Faisons la part des choses

Les partis politiques et les associations de la société civile ont exprimé une relative satisfaction au lendemain de l’adoption, par l’assemblée nationale, de la nouvelle loi portant réglementation des réunions et des manifestations publiques. Les professionnels des médias n’ont pas affiché la même satisfaction du fait de la dispositions de la nouvelle loi qui interdit formellement aux journalistes de couvrir des manifestations publiques qui n’auront pas été préalablement autorisées par l’administration.

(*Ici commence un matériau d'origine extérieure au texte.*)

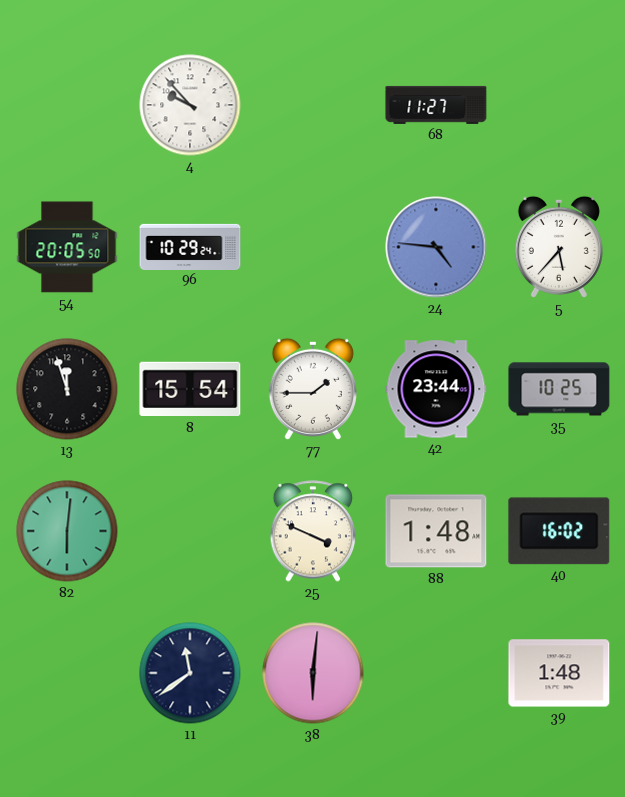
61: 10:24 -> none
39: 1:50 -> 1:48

De ce fait, si satisfaction il y avait, elle ne devrait toutefois pas faire oublier que quelque chose manque aussi longtemps que l’un des maillons forts de la chaîne, dans l’animation de la vie publique, à savoir la presse, n’est pas libre d’exercer en toute responsabilité et suivant les règles du métier, son travail.
Et pour cause ! Si une activité publique a eu lieu ou a été interdite, il faut, dans tous les cas, la presse pour en témoigner et à l’opinion de se faire une idée.

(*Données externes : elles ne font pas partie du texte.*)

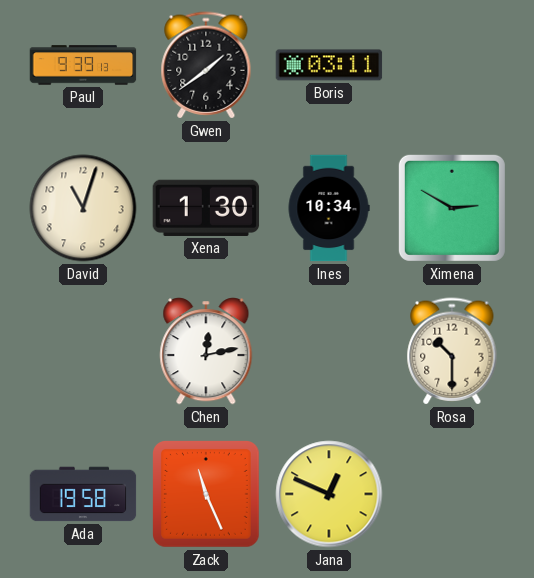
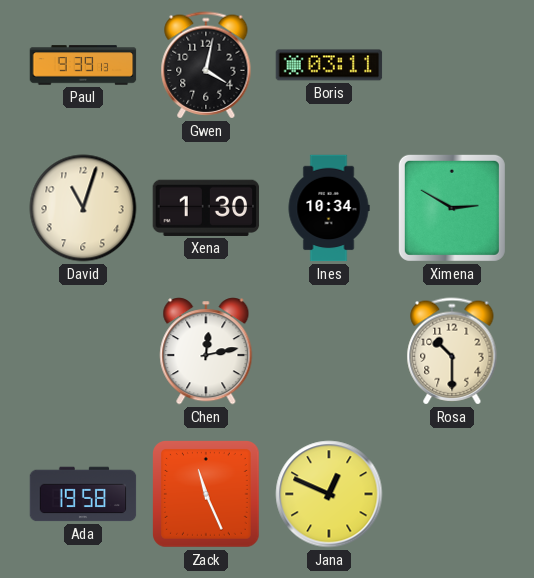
Gwen: 1:39 -> 4:02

Par ailleurs, la curiosité journalistique, la chasse à l’information qui dynamise le métier, lui donne un sens et un goût particulier, le devoir d’informer et le droit d’être informé sont autant d’autres éléments qui ne s’accommodent pas d’une loi restrictive de la liberté d’informer.
Dans la nouvelle loi sur la presse, il était déjà question de restrictions en ce qui concerne l’obligation d’entourer de secret les sources d’information et d’amendes fortes en cas de délit supposé de presse.

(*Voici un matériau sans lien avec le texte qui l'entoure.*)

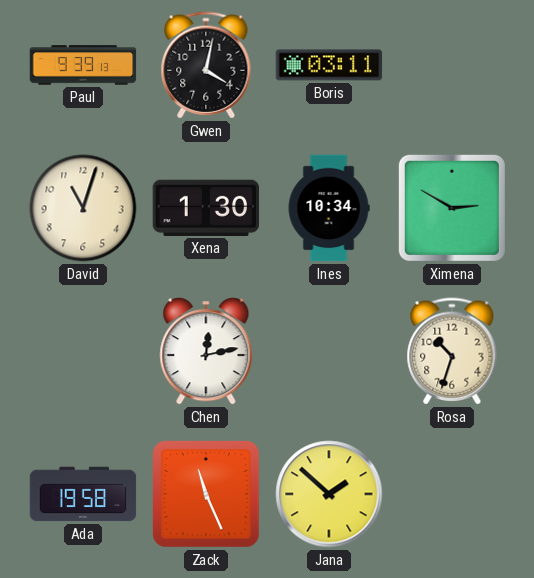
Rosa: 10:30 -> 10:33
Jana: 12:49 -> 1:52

On reparle également de journalistes battus, malmenés quand ils ne sont pas humiliés dans l’exercice de leur profession.
Toutes ces embûches présentes, et d’autres certainement à venir, ne doivent cependant pas amener les femmes et les hommes du secteur des médias à abdiquer et baisser les bras car, l’amélioration de la vie publique et privée passe par leurs saines et courageuses actions.